Built in the 16th century as a memory of Kotor’s victory over the well-known Turkish admiral Hajrudin Barbarosa, it’s impressive that the Northern Gate is still in excellent condition. As typical for medieval times construction, next to the Kotor Northern Gate there is a moat with turquoise water. I chose this spot in the valley under Saint John’s Hill for my photo session because it offers a clear view to Kotor Fortress.
Bratislava is famous for its castle and the fact that you can see it from almost everywhere in the city. This photo was taken at the Hurban Square (Hurbanovo námestie) which kind of worked as a hub for us during our stay. As the weather wasn’t our best friend, the solution could only be “Blue-Hour-Photography”.

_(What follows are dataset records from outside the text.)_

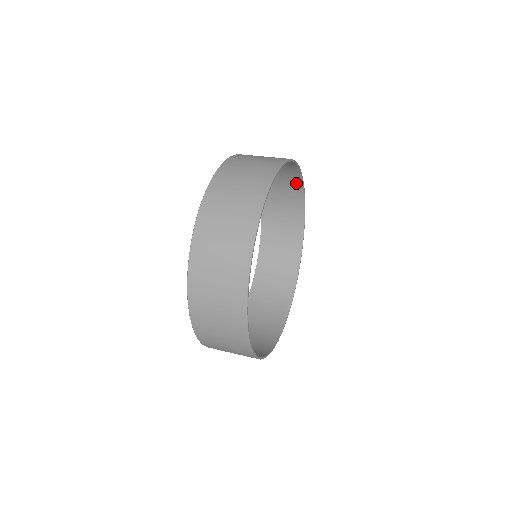
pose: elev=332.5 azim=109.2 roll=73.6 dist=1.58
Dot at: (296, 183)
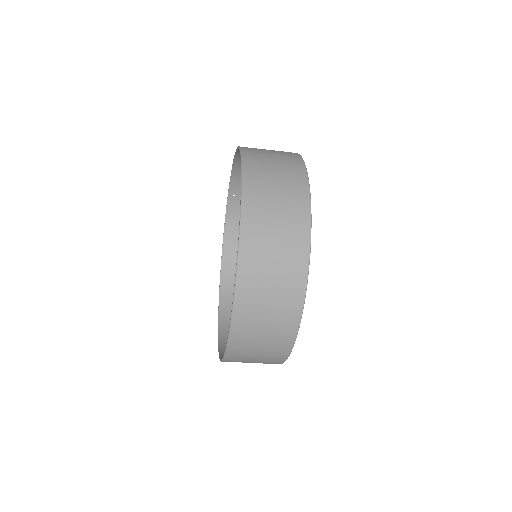
Dot at: occluded
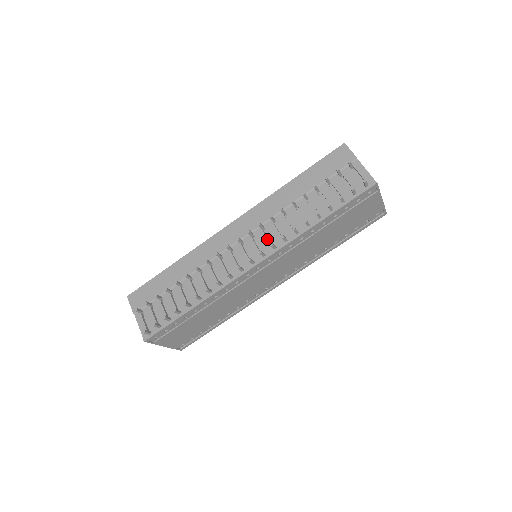
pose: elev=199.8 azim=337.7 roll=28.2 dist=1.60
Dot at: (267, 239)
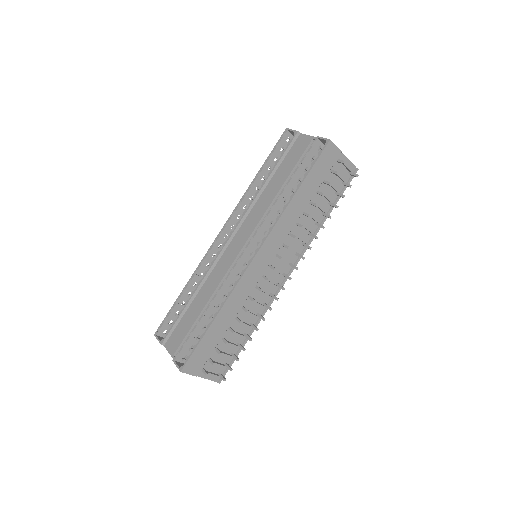
Dot at: (290, 252)
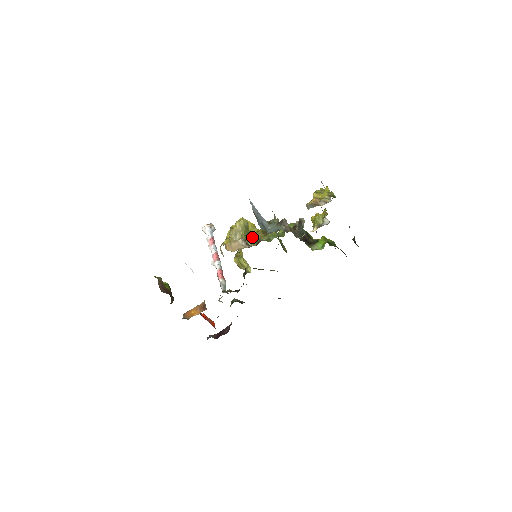
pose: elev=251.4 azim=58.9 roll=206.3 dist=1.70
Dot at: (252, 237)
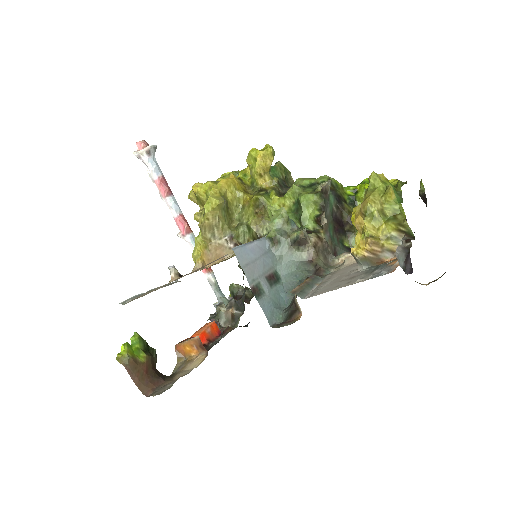
Dot at: (241, 228)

When I prepared myself for the trip to Romania, I often stumbled upon the word “contrasts” connected to Bucharest. How often can you drink a (surprisingly expensive) beer in front of a ruin? This photo is taken right in the Old Town of Bucharest and I think you get a feeling for what I mean with “contrasts”. Just a few streets further they build a new 5-star Hotel.
Ostrów Tumski, also called „Cathedral Island”, is the oldest part of Wrocław. If you visit it, you will indeed usually enter via a bridge but quickly realize that it is no longer an island. Today it’s “just” an old town district with a large number of religious buildings such as churches, the cathedral, the Archbishop’s palace and spiritual faculties.
The Old Town Hall is for me the most remarkable building in Bamberg. It was built in the 15th century in the middle of the Regnitz River and for a long time marked the border between the clerical, bishop-led Bamberg and the civil town center. Not affected by the war it was solely the river that damaged the town hall several times.